__Excerpted text__.
I hope he likes it, of course. I hope he thinks it’s fantastic. but I also know that whatever he says I will hear through a parent’s (and a creator’s) self-protective, love-filled bubble. I will listen, take in as much as I can, keep on writing, and subtly adjust as time goes on and the words flow through.
today I handed part of my baby to a relative stranger, and I’m waiting for him to tell me what he thinks of it.
I’m not holding my breath, but I am, however, gently holding my heart.
a while back I was browsing the new york times book review when my eyes landed on an advertisement for a non-fiction book that I’d recently read. the book had been given to me by a friend–who had read it and loved it–and was about people living in a country half a world away, most of them in abject poverty. (let me be clear: the following comments have little to do with the book or its author, as the book is well-written and engaging and the author is evidently talented and committed to her work.)
splashed across the advertisement were blurbs recommending the book, everything from “must read,” “as vivid as fiction,” “exquisite in every detail,” “an astonishing book,” to “comparison to Dickens is not unwarranted,” “a jaw-dropping achievement, an instant classic of narrative nonfiction,” “riveting,” and “a mind-blowing read.”

__Directions for this task__. Decide whether each statement agrees with the excerpt above, answering yes or no and quoting the exact words from the excerpt that settle it. 1. The friend who gave the writer the book had read it and loved it. 2. The advertisement was for a novel. 3. The writer says the comments that follow are mainly a criticism of the book's author.

__Supplied entries__.

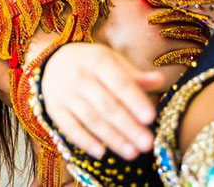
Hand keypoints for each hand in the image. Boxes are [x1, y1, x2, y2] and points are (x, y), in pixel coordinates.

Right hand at [40, 42, 162, 159]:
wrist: (53, 62)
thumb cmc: (92, 64)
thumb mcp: (112, 61)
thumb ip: (134, 74)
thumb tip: (159, 80)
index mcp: (98, 61)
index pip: (119, 82)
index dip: (134, 100)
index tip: (151, 118)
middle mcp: (79, 76)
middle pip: (106, 105)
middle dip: (128, 126)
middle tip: (147, 144)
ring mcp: (65, 94)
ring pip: (91, 119)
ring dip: (112, 138)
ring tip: (132, 153)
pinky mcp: (54, 109)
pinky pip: (70, 127)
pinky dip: (85, 141)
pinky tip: (101, 152)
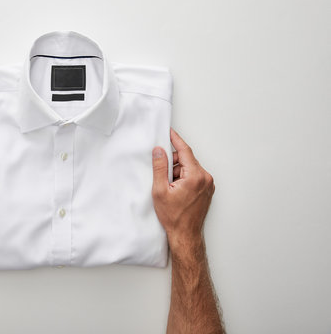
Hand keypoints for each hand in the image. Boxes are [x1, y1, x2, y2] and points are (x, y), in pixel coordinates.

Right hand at [151, 128, 214, 253]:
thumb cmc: (174, 217)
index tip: (169, 132)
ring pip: (189, 168)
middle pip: (186, 159)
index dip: (175, 140)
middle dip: (173, 164)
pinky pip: (193, 176)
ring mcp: (208, 184)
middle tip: (163, 177)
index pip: (185, 151)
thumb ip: (159, 168)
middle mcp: (205, 178)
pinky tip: (176, 190)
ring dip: (177, 173)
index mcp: (195, 176)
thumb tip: (159, 151)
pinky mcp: (207, 189)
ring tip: (169, 189)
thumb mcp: (160, 190)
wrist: (185, 235)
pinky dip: (183, 178)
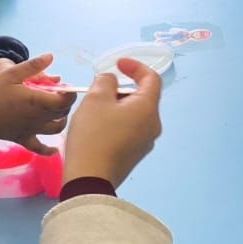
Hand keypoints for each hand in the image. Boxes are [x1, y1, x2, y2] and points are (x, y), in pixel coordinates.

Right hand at [0, 55, 75, 154]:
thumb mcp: (10, 73)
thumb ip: (32, 66)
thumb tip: (51, 56)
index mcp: (37, 101)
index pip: (64, 100)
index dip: (70, 94)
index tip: (66, 88)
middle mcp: (38, 117)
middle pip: (62, 113)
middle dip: (66, 104)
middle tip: (61, 96)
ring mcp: (31, 130)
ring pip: (56, 129)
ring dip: (62, 121)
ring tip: (58, 113)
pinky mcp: (23, 139)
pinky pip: (39, 148)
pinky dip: (49, 150)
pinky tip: (55, 150)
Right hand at [62, 58, 162, 188]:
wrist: (89, 179)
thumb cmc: (94, 134)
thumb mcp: (96, 99)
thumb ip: (105, 81)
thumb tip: (111, 81)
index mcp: (148, 108)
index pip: (151, 78)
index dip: (135, 66)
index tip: (118, 64)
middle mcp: (153, 125)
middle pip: (142, 97)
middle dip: (121, 89)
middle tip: (98, 91)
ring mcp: (146, 142)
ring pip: (134, 114)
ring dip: (117, 106)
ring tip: (94, 109)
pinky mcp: (134, 155)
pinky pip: (129, 129)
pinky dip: (116, 121)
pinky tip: (97, 128)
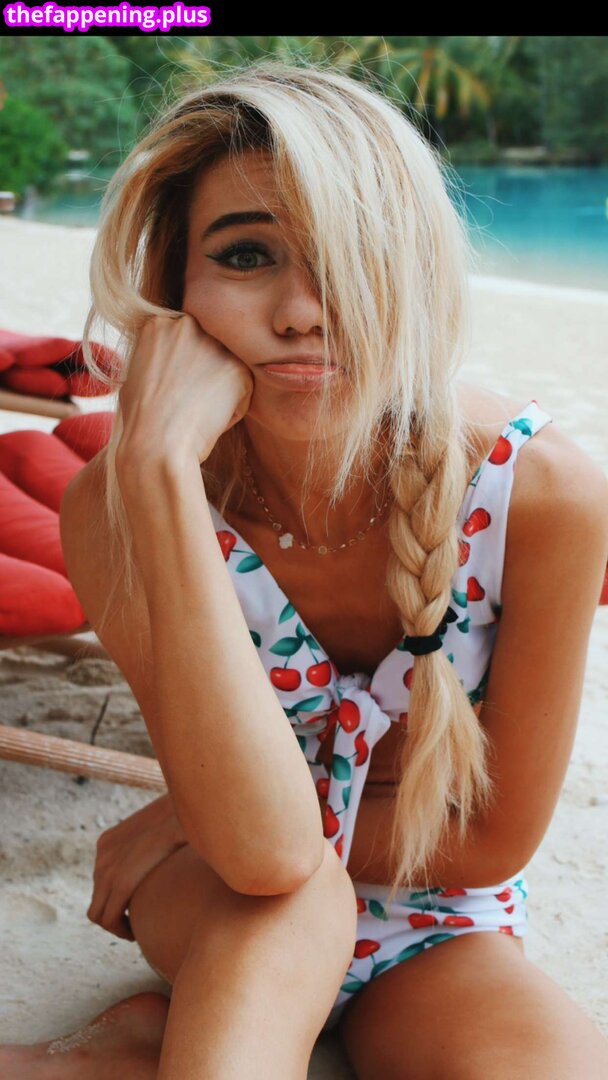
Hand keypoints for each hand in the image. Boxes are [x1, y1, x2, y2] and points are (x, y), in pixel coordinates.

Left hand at [87, 792, 187, 940]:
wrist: (187, 812)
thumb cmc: (187, 819)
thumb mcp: (164, 829)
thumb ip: (158, 842)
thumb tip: (178, 854)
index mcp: (109, 841)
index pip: (102, 878)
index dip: (117, 897)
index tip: (136, 905)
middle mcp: (102, 854)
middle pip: (98, 897)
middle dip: (114, 914)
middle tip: (135, 924)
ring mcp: (106, 868)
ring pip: (98, 912)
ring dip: (116, 926)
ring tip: (135, 932)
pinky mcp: (118, 882)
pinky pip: (108, 918)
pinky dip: (120, 930)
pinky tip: (136, 934)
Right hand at [117, 312, 253, 466]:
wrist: (156, 444)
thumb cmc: (141, 420)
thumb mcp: (137, 373)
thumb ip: (159, 356)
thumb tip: (172, 359)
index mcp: (159, 324)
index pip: (184, 339)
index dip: (182, 367)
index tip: (174, 388)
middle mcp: (187, 325)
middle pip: (208, 348)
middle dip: (204, 373)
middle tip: (188, 402)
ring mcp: (214, 345)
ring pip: (227, 368)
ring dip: (219, 390)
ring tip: (197, 411)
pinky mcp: (237, 368)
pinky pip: (243, 390)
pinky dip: (233, 409)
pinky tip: (210, 420)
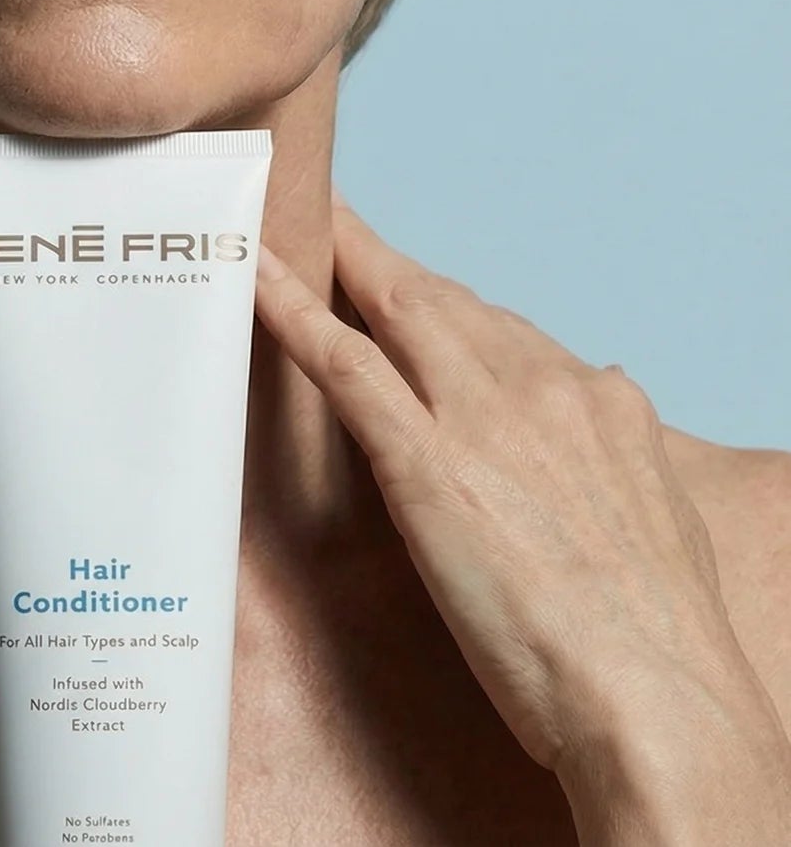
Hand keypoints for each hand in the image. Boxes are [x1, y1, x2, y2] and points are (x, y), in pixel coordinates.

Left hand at [252, 189, 763, 781]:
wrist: (662, 705)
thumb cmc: (664, 645)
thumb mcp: (660, 527)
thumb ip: (615, 472)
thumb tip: (602, 452)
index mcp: (602, 403)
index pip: (506, 332)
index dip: (449, 306)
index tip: (415, 285)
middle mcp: (543, 387)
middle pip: (442, 299)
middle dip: (383, 259)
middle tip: (332, 216)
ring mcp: (480, 417)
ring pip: (392, 307)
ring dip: (338, 257)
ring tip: (292, 218)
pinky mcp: (426, 462)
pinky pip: (343, 364)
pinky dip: (293, 308)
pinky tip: (256, 270)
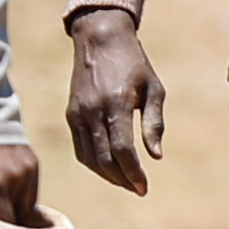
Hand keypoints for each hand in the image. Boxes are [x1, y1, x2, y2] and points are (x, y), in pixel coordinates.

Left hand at [0, 142, 46, 228]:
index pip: (6, 220)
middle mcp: (17, 178)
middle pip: (20, 215)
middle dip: (10, 224)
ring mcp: (28, 170)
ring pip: (29, 205)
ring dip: (18, 211)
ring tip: (6, 215)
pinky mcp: (34, 163)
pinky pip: (33, 190)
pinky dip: (24, 197)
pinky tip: (13, 200)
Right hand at [64, 8, 166, 195]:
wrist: (100, 39)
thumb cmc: (134, 63)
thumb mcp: (154, 89)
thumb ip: (154, 123)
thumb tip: (156, 156)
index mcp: (117, 103)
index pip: (123, 150)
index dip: (134, 173)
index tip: (145, 187)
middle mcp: (94, 111)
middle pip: (104, 159)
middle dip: (123, 180)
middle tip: (139, 189)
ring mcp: (79, 114)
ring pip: (89, 158)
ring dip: (108, 176)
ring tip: (126, 182)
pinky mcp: (72, 114)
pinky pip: (80, 148)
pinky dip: (94, 164)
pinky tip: (109, 168)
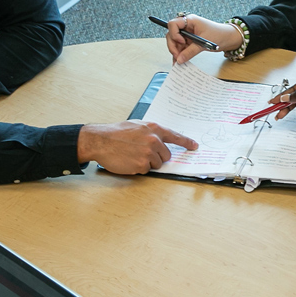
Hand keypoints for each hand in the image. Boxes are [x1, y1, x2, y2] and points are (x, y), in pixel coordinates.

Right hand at [78, 121, 198, 174]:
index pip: (175, 136)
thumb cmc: (116, 133)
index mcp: (153, 129)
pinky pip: (146, 170)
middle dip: (157, 157)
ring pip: (157, 164)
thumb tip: (160, 141)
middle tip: (142, 153)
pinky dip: (138, 168)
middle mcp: (154, 140)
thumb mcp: (137, 126)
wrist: (101, 141)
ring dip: (147, 163)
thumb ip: (151, 132)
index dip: (186, 142)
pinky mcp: (141, 165)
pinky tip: (129, 160)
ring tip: (133, 155)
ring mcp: (148, 153)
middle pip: (166, 155)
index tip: (194, 146)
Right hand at [165, 14, 244, 63]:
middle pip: (171, 34)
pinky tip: (179, 62)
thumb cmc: (219, 34)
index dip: (174, 34)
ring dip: (175, 52)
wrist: (228, 38)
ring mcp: (187, 34)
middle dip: (173, 46)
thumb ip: (191, 51)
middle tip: (177, 56)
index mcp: (190, 21)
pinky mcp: (189, 41)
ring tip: (178, 62)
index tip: (182, 42)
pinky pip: (181, 48)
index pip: (173, 24)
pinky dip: (180, 54)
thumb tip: (179, 59)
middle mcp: (186, 26)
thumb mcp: (204, 42)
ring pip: (175, 42)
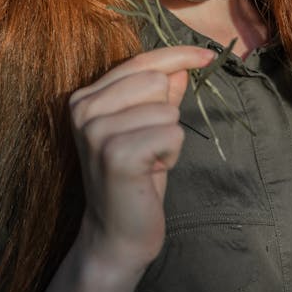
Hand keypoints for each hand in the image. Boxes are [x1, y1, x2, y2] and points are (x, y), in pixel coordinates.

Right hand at [69, 45, 213, 273]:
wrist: (116, 235)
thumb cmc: (136, 178)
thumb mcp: (147, 127)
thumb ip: (160, 94)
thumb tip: (182, 66)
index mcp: (85, 97)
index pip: (140, 62)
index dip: (178, 56)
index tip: (208, 55)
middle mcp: (84, 108)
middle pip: (156, 82)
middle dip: (165, 114)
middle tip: (148, 146)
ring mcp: (96, 131)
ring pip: (167, 110)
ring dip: (168, 138)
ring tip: (148, 161)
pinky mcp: (116, 154)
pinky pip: (172, 134)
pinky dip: (171, 155)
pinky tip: (151, 172)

__Answer for this exercise__.
1. Yes: "who had read it and loved it"
2. No: "an advertisement for a non-fiction book"
3. No: "the following comments have little to do with the book or its author"